→ WHAT YOU SHOULD DO
In the article below on coronavirus contact tracing in Massachusetts, which school awarded Kevin O'Brien his master's degree?

→ TEXT SEGMENT
= = = = =

Partners in Health hired public health workers to track down people in Massachusetts who have been exposed to the coronavirus and help them isolate. Illustration by iStock.

Partners in Health hired public health workers to track down people in Massachusetts who have been exposed to the coronavirus and help them isolate. Illustration by iStock.

For the past few months, recent graduates Kevin O’Brien and Dory Dinoto have helped hundreds of people cope with the effects of COVID-19.

As a care resource coordinator for the Massachusetts Community Tracing Collaborative, O’Brien has connected people to food pantries, unemployment programs, and delivery services that provide medicine, masks, and cleaning supplies. 

Some clients, whose lives have been upended by the pandemic, have shared their personal stories with O’Brien over the phone. One single mother, for example, told him that COVID-19 forced her out of work and made her leave her two young children with her sister while she recovered from the virus.

“So often, the issues facing people during this especially difficult time are ones they have already been fighting for some time but are exacerbated due to the disruption of their schedules, income, and community support systems,” says O’Brien, who received his master’s degree from the Boston College School of Social Work in May. “It has been an honor to have people invite me into their lives.”

= = = = =

→ EXCERPTED RECORDS
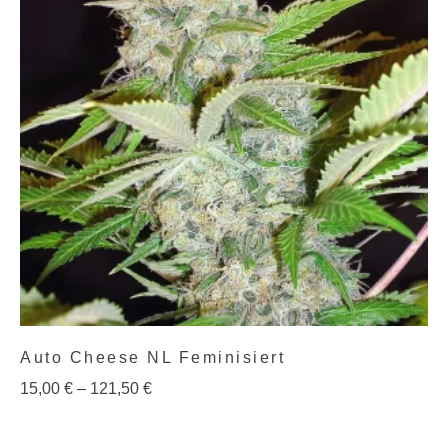
Auto Cheese NL Feminisiert
15,00
€
–
121,50
€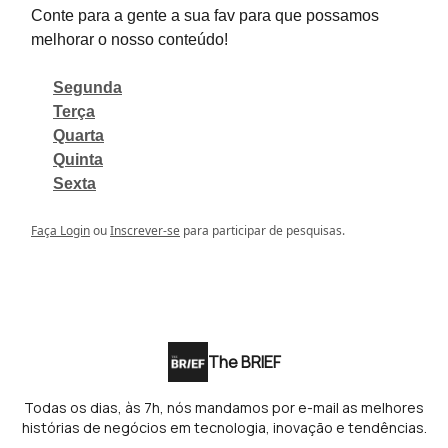
Conte para a gente a sua fav para que possamos
melhorar o nosso conteúdo!
Segunda
Terça
Quarta
Quinta
Sexta
Faça Login
ou
Inscrever-se
para participar de pesquisas.
The BRIEF
Todas os dias, às 7h, nós mandamos por e-mail as melhores
histórias de negócios em tecnologia, inovação e tendências.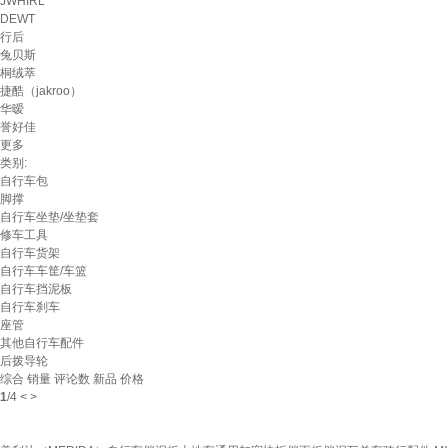
JWHIRL
DEWT
行后
兔贝斯
桐绒萃
捷酷（jakroo）
华暧
誉好佳
更多
类别:
自行车包
脚撑
自行车坐垫/坐垫套
修车工具
自行车货架
自行车车筐/车篮
自行车挡泥板
自行车刹车
座管
其他自行车配件
后拨导轮
综合
销量
评论数
新品
价格
1
/
4
<
>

= = = = =

→ SOLUTION
The Boston College School of Social Work.